> _Extrait du texte_:
Chapitre 1 : Les précurseurs
Jusqu’au début du XXème siècle, l’idée de voyager dans l’espace est restée assez utopique, peu de personnes considérait ce voyage avec sérieux. Cyrano de Bergerac, dans Histoire comique des Etats et Empires de la Lune, avait imaginé une nacelle aux voiles poussées par la rosée. Le plus souvent, l’idée du voyage spatial reposait sur des succès littéraires comme « De la Terre à la Lune » de Jules Verne publié en 1865 ou « habitant de la planète Mars » publié par Henri de Parville la même année. L’approche scientifique restait assez superficielle. H. G. Wells en 1901 avait publié un livre intitulé « Les premiers hommes dans la Lune », roman dans lequel Bedford, un écrivain à l'âme d'aventurier, et Cavor, un savant idéaliste, parvenaient à défier la gravité et, à bord d'un engin sphérique, faisaient route vers la Lune. Au début du XXème siècle, ce rêve millénaire du voyage interplanétaire va devenir possible, grâce à l’évolution des sciences et des techniques, et à la publication des premiers essais sérieux sur les sujets du décollage et de la pesanteur. C’est en Russie, que l’on va rencontrer celui que de nombreuses personnes qualifient de père de l’astronautique.
Chapitre 2 :La chasse aux trésors (1945)
Début 1945, l’Armée rouge lance une offensive massive, 180 divisions envahissent la Pologne et la Prusse orientale. Berlin est en ligne de mire. Sur la route se trouve Peenemünde, en Poméranie-Occidentale, sur la côte baltique, berceau des V2 allemands. La priorité est de piller le plus rapidement l’ennemi vaincu. Le savoir-faire technologique développé par les scientifiques allemands suscite toutes les convoitises. Les services de renseignements soviétiques se sont rapidement aperçus que les Allemands avaient emporté tout ce qui avait de la valeur, l’espoir d’hériter facilement de la technologie allemande s’envolait. La découverte des sites a permis de se rendre compte de l’avance technologique acquise par les Nazis. En moins d’une semaine, le Comité de Défense de l’Etat, mené par l’impitoyable officier de la police secrète, Ivan Aleksandrovich Serov, a établi des plans pour essayer de coordonner les activités de l’Armée et du NKVD pour récupérer un maximum de matériel et de documentation technique. Serov avait besoin de spécialistes pour entourer les militaires dans leurs recherches.

> _Données extraites_:
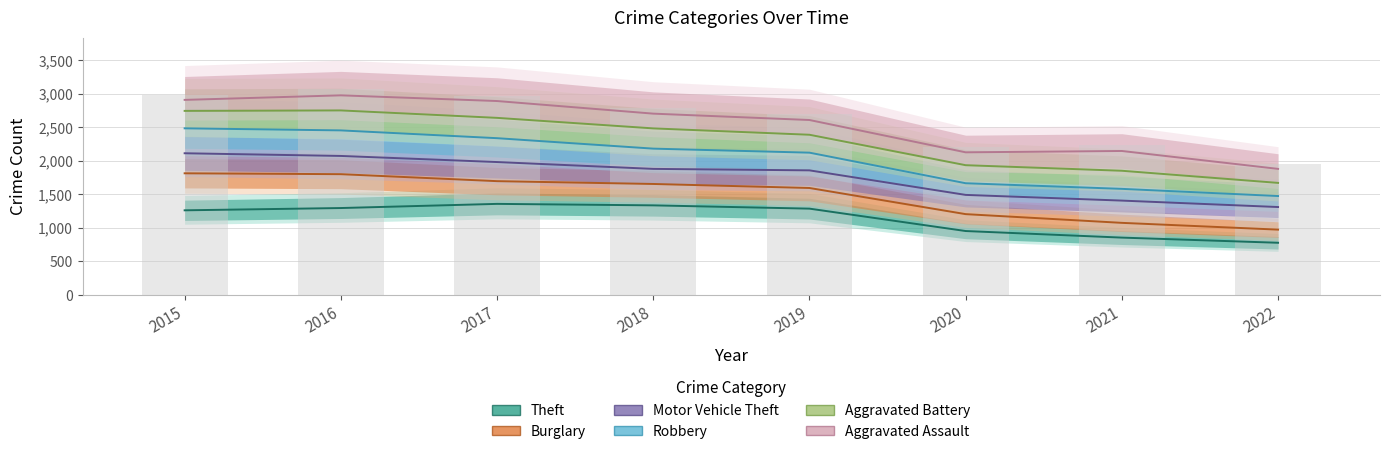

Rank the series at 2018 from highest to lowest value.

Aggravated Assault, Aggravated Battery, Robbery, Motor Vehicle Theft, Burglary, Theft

---

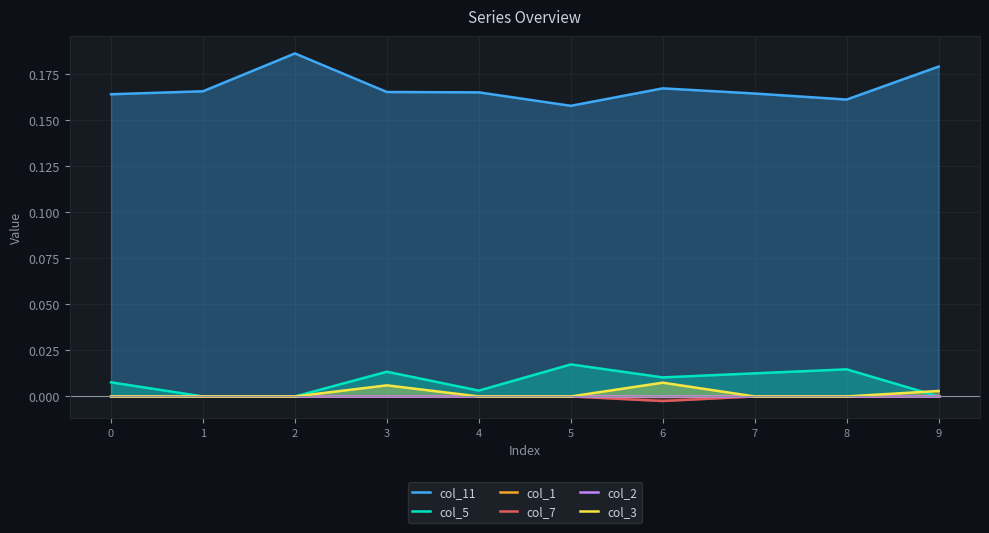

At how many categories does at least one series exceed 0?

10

--

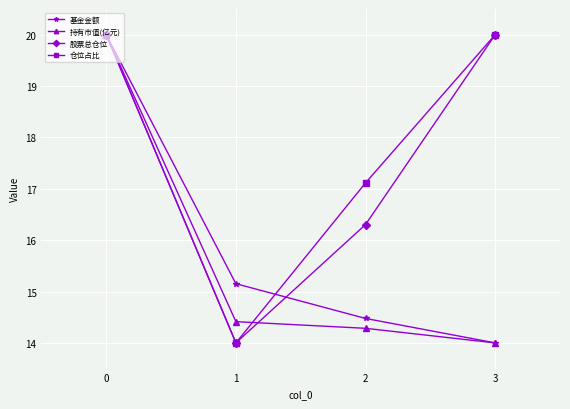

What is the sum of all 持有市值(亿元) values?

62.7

> _Énoncé de la tâche_:
Pour chacune des affirmations suivantes, dites par oui ou par non si elle concorde avec l'extrait du texte, et citez à l'identique les mots de l'extrait qui tranchent.
1. Le roman de Jules Verne « De la Terre à la Lune » a paru en 1865.
2. Dans le roman de H. G. Wells, Bedford est présenté comme un savant idéaliste.
3. Peenemünde se trouve sur la côte baltique.

> _Résultat ci-dessous_:
1. Oui : « de Jules Verne publié en 1865 ».
2. Non : « Bedford, un écrivain à l'âme d'aventurier, et Cavor, un savant idéaliste ».
3. Oui : « Peenemünde, en Poméranie-Occidentale, sur la côte baltique ».